WHAT NEEDS TO BE DONE: In the records below, locate the line containing "March 1: Glass", then output that line and all later lines exactly, through the last one.

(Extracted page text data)
== == ==

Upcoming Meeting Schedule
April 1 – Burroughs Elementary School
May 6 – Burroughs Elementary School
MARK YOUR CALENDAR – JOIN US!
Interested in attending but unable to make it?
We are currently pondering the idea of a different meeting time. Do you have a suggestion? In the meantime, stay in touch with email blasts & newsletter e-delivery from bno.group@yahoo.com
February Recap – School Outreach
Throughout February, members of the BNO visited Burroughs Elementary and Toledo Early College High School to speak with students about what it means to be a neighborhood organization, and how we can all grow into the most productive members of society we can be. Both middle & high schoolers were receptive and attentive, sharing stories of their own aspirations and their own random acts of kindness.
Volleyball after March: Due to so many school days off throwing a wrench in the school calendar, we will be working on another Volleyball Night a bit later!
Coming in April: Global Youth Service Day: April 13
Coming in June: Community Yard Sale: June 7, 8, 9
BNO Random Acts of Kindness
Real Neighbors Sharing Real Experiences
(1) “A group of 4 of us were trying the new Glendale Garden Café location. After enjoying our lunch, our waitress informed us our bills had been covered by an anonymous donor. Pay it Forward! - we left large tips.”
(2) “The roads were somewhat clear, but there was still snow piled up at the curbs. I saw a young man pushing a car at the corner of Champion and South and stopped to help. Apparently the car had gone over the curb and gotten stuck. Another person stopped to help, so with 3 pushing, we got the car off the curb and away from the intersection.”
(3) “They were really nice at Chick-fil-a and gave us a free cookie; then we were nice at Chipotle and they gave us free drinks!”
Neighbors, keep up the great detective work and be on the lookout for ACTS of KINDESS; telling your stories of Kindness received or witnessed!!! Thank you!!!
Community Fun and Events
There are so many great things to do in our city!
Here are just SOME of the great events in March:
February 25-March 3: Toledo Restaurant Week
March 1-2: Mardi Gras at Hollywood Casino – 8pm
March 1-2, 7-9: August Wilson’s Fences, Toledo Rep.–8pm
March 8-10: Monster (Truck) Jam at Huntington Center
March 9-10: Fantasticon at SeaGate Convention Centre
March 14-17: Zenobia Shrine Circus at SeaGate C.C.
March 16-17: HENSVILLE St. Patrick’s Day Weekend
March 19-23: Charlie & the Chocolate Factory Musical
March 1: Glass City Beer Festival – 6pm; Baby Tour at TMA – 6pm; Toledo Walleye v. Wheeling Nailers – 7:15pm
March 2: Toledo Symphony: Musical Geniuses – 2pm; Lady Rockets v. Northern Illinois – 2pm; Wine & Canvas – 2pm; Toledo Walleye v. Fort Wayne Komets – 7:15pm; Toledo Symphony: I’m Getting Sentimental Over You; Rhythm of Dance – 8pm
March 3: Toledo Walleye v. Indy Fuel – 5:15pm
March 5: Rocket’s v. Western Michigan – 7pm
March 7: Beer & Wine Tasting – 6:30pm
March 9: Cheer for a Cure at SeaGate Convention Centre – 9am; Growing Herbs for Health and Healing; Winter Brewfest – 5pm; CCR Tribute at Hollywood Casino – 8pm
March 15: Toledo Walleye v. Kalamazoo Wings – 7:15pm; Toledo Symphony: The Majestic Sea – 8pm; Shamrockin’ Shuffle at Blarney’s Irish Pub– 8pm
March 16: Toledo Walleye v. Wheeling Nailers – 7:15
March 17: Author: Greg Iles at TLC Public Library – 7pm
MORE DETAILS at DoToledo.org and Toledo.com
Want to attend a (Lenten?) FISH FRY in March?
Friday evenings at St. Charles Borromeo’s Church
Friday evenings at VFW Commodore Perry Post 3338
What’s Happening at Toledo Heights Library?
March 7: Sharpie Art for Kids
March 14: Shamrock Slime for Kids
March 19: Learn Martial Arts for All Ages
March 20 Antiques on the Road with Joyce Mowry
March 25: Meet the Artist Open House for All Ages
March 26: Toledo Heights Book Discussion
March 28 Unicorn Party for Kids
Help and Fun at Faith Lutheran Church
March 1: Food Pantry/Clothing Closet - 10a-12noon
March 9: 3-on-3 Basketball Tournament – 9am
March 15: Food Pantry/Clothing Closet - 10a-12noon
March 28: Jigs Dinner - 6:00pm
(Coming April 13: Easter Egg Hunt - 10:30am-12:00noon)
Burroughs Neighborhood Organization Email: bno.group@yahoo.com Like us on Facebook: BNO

== == ==

TASK RESPONSE:
March 1: Glass City Beer Festival – 6pm; Baby Tour at TMA – 6pm; Toledo Walleye v. Wheeling Nailers – 7:15pm
March 2: Toledo Symphony: Musical Geniuses – 2pm; Lady Rockets v. Northern Illinois – 2pm; Wine & Canvas – 2pm; Toledo Walleye v. Fort Wayne Komets – 7:15pm; Toledo Symphony: I’m Getting Sentimental Over You; Rhythm of Dance – 8pm
March 3: Toledo Walleye v. Indy Fuel – 5:15pm
March 5: Rocket’s v. Western Michigan – 7pm
March 7: Beer & Wine Tasting – 6:30pm
March 9: Cheer for a Cure at SeaGate Convention Centre – 9am; Growing Herbs for Health and Healing; Winter Brewfest – 5pm; CCR Tribute at Hollywood Casino – 8pm
March 15: Toledo Walleye v. Kalamazoo Wings – 7:15pm; Toledo Symphony: The Majestic Sea – 8pm; Shamrockin’ Shuffle at Blarney’s Irish Pub– 8pm
March 16: Toledo Walleye v. Wheeling Nailers – 7:15
March 17: Author: Greg Iles at TLC Public Library – 7pm
MORE DETAILS at DoToledo.org and Toledo.com
Want to attend a (Lenten?) FISH FRY in March?
Friday evenings at St. Charles Borromeo’s Church
Friday evenings at VFW Commodore Perry Post 3338
What’s Happening at Toledo Heights Library?
March 7: Sharpie Art for Kids
March 14: Shamrock Slime for Kids
March 19: Learn Martial Arts for All Ages
March 20 Antiques on the Road with Joyce Mowry
March 25: Meet the Artist Open House for All Ages
March 26: Toledo Heights Book Discussion
March 28 Unicorn Party for Kids
Help and Fun at Faith Lutheran Church
March 1: Food Pantry/Clothing Closet - 10a-12noon
March 9: 3-on-3 Basketball Tournament – 9am
March 15: Food Pantry/Clothing Closet - 10a-12noon
March 28: Jigs Dinner - 6:00pm
(Coming April 13: Easter Egg Hunt - 10:30am-12:00noon)
Burroughs Neighborhood Organization Email: bno.group@yahoo.com Like us on Facebook: BNO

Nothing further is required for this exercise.